I used to carry most of the above, in a purpose built enclosed trailer with shelving and racks to hold everything. Makes the job nice and easy when everything is ready to go and you don't have to go back for something. I always carry a 6' heavy duty pry bar, great for busting bricks and concrete outta the way. I also carried a small 'repair kit' which had a mapp gas torch and some common copper pipe sizes and fittings, and some wire joiners for phone lines. If the machine has modern sealed bearings I wouldn't bother with the grease gun. You get about the same number of hours out of them greasing or not. Once you do start to grease you usually pop the seals and then you *have* to keep greasing regular or dirt gets in to them.


----------



## buckeyebasser23 (Mar 28, 2014)

a way to get it back on the trailer when it breaks down cuz it will, probably in a bad spot too.


----------



## Toddppm (Mar 29, 2014)

tidy said:


> an axe is handy too, cuts roots better than a mattock




Get a Pulaski, best of both worlds. 1 of my favorite tools along with a potato fork for moving grindings.
That's a whole lot of crap to go grind some stumps. If my guys are doing the work the truck has all of the cutting/ digging tools you could need but we don't carry replacement parts besides a few teeth, definitely not pipe, wires etc. If I go to do a job by myself I'll take a rake, Pulaski, tater hook and a blower if I need it and that's it unless I know ahead of time I need more stuff.

and regular teeth with pockets on a 1625, works great.


----------



## Sean80 (Mar 30, 2014)

A good mechanic. Stumpers have lots of moving parts that break. Be prepared for that.


----------



## BuckmasterStumpGrinding (Apr 17, 2014)

If you need a mechanic get your tools and manual out. Disassemble and reassemble as much as you can when you have a free day. Get the parts numbers off a bunch of parts and see if you can find where to get replacement parts. It's a lot easier and a lot less stressful to figure out when you have time to waste. Don't wait to figure out how to work on your machine when it breaks and you need it to finish a job.


----------



## Topbuilder (Apr 27, 2014)

The only thing I can add to the the list is something I made to give me air on the job in case I get a leak in a machine tire or one of my truck or trailer tires. I put one of those clip on air fittings on one end of a 20' coil air hose and a tire inflater on the other end. My truck and trailer tires are all load range E 80 psi. If I get a flat or low tire anywhere I clip on to a trailer tire , usually the spare first and use it to fill the low tire. It has saved me many times.


----------



## BC WetCoast (Apr 28, 2014)

Topbuilder said:


> The only thing I can add to the the list is something I made to give me air on the job in case I get a leak in a machine tire or one of my truck or trailer tires. I put one of those clip on air fittings on one end of a 20' coil air hose and a tire inflater on the other end. My truck and trailer tires are all load range E 80 psi. If I get a flat or low tire anywhere I clip on to a trailer tire , usually the spare first and use it to fill the low tire. It has saved me many times.
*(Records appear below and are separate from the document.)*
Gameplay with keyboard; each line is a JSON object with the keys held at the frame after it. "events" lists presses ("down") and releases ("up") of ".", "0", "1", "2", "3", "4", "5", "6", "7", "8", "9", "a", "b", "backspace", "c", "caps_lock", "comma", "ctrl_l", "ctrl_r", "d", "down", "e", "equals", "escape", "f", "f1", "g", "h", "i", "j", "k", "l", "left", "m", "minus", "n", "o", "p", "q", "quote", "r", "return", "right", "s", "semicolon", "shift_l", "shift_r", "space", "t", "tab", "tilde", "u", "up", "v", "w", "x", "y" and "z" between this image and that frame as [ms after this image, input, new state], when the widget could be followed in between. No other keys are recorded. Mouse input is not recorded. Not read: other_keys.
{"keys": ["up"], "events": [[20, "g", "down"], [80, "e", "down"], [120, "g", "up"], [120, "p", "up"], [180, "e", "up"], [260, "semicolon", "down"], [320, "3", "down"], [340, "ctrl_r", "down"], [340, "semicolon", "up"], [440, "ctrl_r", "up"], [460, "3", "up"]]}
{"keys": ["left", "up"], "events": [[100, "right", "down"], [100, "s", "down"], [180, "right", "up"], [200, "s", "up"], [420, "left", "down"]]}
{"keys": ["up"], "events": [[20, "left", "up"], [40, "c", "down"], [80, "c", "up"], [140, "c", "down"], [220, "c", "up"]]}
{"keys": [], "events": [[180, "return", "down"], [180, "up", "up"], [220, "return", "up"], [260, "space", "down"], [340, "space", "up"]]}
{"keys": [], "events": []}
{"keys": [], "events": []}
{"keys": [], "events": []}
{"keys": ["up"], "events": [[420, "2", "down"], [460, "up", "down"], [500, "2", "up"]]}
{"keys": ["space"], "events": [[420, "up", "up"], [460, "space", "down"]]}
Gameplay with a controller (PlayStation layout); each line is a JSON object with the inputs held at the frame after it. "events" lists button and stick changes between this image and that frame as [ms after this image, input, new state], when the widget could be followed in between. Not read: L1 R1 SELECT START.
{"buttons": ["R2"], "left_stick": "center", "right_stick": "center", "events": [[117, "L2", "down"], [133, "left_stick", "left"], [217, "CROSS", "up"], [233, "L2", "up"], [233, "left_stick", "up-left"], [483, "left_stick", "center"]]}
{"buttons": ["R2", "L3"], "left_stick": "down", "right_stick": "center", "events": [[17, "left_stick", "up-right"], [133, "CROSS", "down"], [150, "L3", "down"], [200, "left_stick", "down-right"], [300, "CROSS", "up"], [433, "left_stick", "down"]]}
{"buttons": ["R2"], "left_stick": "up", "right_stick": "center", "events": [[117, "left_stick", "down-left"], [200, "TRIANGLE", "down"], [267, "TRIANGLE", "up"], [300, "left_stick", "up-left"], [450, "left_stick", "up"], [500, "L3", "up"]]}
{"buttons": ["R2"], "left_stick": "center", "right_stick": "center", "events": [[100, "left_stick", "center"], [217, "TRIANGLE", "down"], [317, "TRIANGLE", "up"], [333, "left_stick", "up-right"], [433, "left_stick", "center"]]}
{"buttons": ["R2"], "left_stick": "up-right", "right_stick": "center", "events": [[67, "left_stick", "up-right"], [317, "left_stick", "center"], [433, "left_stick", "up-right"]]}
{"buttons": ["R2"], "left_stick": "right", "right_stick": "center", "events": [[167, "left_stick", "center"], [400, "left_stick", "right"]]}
If you are using a truck with air brakes, you can get air from the air brake reservoir. Instead of stealing air from your spare, why not just get a little electric tire pump that plugs into the ciggy lighter.


----------



## Topbuilder (Apr 30, 2014)

No. No air brakes. Just a standard one ton. I have had several 12v pumps. They do not seem to last. This system is almost no weight or space in my toolbox.


----------